Ontario Medical College Adopts New Rule Saying Doctors May Not Refuse Service on Moral or Religious Grounds March 9, 2015

Ontario Medical College Adopts New Rule Saying Doctors May Not Refuse Service on Moral or Religious Grounds

Last year, in Canada,

[D]octors in two major cities made national headlines by denying medical care based on religious grounds.


A Calgary doctor working at a walk-in clinic who refused to prescribe contraception based on her personal beliefs posted a sign in the window informing patients “that the physician on duty today will not prescribe the birth control pill.” Women looking for the pill were instead provided with a list of other clinics willing to prescribe it.


Three family doctors in Ottawa were also refusing to provide artificial contraception in any form, including the “morning after pill.”

To put an end to this morass of conflicting moral and religious beliefs, the College of Physicians and Surgeons of Ontario announced Friday after a 21-3 vote that the personal opinions of a doctor may not hinder a patient’s access to care. Medical staff who refuse certain services, including the prescription of birth control, could face disciplinary consequences.

You cannot kick someone out of your office without care,” said Dr. Marc Gabel, past president of the college and chairman of the policy’s working group.
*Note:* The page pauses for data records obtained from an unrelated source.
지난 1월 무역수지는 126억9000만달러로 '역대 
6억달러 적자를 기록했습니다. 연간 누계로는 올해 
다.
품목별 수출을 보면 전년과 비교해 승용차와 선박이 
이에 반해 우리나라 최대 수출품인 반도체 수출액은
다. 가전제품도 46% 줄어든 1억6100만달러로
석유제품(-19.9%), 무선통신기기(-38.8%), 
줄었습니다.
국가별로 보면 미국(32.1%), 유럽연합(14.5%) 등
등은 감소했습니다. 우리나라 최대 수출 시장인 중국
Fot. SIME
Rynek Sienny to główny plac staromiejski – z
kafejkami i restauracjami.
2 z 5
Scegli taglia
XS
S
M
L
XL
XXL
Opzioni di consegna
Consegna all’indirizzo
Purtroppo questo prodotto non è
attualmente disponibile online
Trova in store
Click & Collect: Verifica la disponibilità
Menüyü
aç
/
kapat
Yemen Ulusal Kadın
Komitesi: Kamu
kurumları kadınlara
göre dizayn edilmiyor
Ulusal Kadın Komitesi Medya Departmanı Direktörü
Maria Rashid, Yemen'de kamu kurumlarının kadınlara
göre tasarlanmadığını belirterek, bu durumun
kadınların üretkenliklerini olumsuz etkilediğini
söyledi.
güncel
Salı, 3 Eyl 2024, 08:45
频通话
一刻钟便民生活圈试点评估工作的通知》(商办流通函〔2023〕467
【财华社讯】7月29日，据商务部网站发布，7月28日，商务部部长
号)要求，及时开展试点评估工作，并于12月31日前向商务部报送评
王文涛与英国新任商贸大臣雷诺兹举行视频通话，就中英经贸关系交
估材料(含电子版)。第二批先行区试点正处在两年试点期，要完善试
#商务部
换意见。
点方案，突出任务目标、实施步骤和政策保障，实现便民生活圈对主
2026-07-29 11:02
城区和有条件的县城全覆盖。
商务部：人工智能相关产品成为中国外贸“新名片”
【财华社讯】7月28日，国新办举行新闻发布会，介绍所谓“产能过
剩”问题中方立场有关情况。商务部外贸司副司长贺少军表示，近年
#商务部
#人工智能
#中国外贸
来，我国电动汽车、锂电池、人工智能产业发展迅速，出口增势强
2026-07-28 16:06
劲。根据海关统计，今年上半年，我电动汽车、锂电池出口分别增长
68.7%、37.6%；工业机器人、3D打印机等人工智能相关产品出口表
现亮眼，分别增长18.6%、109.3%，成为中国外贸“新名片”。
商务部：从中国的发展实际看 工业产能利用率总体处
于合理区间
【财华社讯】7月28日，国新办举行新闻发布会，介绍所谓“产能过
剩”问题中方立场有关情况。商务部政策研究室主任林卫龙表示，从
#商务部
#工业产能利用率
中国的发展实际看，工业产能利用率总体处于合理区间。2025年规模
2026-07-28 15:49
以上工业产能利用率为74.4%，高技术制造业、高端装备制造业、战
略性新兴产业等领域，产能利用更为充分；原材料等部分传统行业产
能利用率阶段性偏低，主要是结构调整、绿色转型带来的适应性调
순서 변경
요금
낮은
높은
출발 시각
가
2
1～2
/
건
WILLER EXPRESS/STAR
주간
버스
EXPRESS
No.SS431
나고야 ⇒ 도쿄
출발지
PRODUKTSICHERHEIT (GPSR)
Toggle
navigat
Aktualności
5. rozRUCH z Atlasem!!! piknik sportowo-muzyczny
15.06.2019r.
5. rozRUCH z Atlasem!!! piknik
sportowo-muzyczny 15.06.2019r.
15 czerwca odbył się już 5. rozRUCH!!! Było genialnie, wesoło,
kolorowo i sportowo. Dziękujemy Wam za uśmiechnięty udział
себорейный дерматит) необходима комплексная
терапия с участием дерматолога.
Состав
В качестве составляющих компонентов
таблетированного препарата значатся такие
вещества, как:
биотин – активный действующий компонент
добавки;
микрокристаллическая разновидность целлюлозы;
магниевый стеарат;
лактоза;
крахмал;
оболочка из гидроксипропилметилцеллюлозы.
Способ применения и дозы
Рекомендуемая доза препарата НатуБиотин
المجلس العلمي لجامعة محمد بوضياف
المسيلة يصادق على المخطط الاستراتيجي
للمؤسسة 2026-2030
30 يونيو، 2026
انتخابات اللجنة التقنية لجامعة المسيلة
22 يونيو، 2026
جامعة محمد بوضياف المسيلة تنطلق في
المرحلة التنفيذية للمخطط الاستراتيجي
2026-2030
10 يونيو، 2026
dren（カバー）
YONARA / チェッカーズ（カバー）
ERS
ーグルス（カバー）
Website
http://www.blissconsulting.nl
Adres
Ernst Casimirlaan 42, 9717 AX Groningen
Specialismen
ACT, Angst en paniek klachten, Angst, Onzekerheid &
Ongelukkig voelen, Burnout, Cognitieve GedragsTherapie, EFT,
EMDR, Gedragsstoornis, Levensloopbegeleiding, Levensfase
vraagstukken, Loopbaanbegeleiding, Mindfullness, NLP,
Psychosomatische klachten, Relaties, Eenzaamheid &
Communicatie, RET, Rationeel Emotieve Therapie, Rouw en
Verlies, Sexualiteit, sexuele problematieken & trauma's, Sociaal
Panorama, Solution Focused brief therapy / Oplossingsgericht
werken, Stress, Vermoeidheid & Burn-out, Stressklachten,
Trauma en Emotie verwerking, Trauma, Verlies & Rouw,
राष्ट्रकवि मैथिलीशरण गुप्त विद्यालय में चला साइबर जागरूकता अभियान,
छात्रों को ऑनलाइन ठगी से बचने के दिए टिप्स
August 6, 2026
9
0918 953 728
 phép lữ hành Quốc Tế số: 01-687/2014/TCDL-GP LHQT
That is not to say that doctors and nurses can be made to perform tasks that are against their conscience — except in a medical emergency:

The new Ontario policy forces doctors unwilling to provide certain care, such as prescriptions for contraception or referrals for an abortion, to refer patients to a “non-objecting, available and accessible physician or other health-care provider.”

In emergencies, doctors would have to provide the care themselves, regardless of their beliefs. According to a background document for physicians, the college says that could include administering life-saving blood transfusions or treating a woman for blood poisoning “caused by a botched abortion.”

“The referral requirement strikes an appropriate balance between patient and physicians’ rights, reflects the expectations of the Ontario public, and is consistent with other medical regulators in Canada,” said college president Dr. Carol Leet.

If I made an appointment with a doctor and, once there, received a referral for another medical professional based on the first doc’s religious or moral objections, I sure wouldn’t be pleased with the waste of my time. Physicians who decline to provide certain care should have to publicly disclose what they’re not willing to do — on their website and on clearly-placed signs in the reception area. That way, the rest of us can vote with our feet, and find a new doctor stat.